By Alyssa Dalton
February 12, 2013 – Demand for submarine cables for electricity transmission is growing, as national governments and regional organizations ramp up efforts to build offshore renewable power generation facilities, link remote landmasses, and interconnect their national grids—however, this growth will be impossible to realize using only the current, already strained, channels of supply, says Pike Research.
The report, Submarine Electricity Transmission, analyzes the worldwide market opportunity for submarine HVDC and HVAC power cable projects, including an assessment of demand drivers and supply chain dynamics, both currently and in the years ahead. One of the report’s main findings in that even the most conservative models of existing and planned cables show the industry will continue to experience substantial growth.
“Purchasers and developers have proposed installing an additional 6800km of high-voltage submarine cables in almost 70 new projects around the world over the next six years,” said chief research director Bob Gohn. “This is nearly double the level of construction during the previous five-year period. There are very few companies capable of performing each step in the installation process, from surveying to final installation.”
Gohn said the primary limitation on the growth of this industry is the constricted supply of the cables themselves. Only a handful of manufacturers are capable of delivering cables at the capacity and length often required by today’s grid operators, and as projects become more ambitious in terms of cable depth, the field of suppliers becomes even smaller, he said.
The current supply chain is only capable of fulfilling half of the planned cables over the next five years, the report concluded, adding, “barriers to entry in this sector are steep, meaning that the submarine cable manufacturing market is unlikely to grow by leaps and bounds in the coming five years”.

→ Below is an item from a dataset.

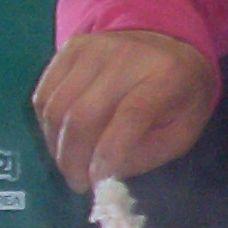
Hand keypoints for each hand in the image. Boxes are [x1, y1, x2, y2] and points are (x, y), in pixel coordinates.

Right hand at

In an effort to respond to projected shortfalls, the report noted major manufacturers are expanding existing manufacturing plants, opening new facilities, and continuing to research better and more efficient methods for manufacturing the products required for high-voltage submarine cable deployments. The development of a vibrant second tier of manufacturers that act as subcontractors to the major companies could also help offset the supply bottlenecks, it stated. Still, such upgrades to the supply chain will not be enough to keep up with demand if a majority of the planned cables comes to fruition in the next five years, the report found.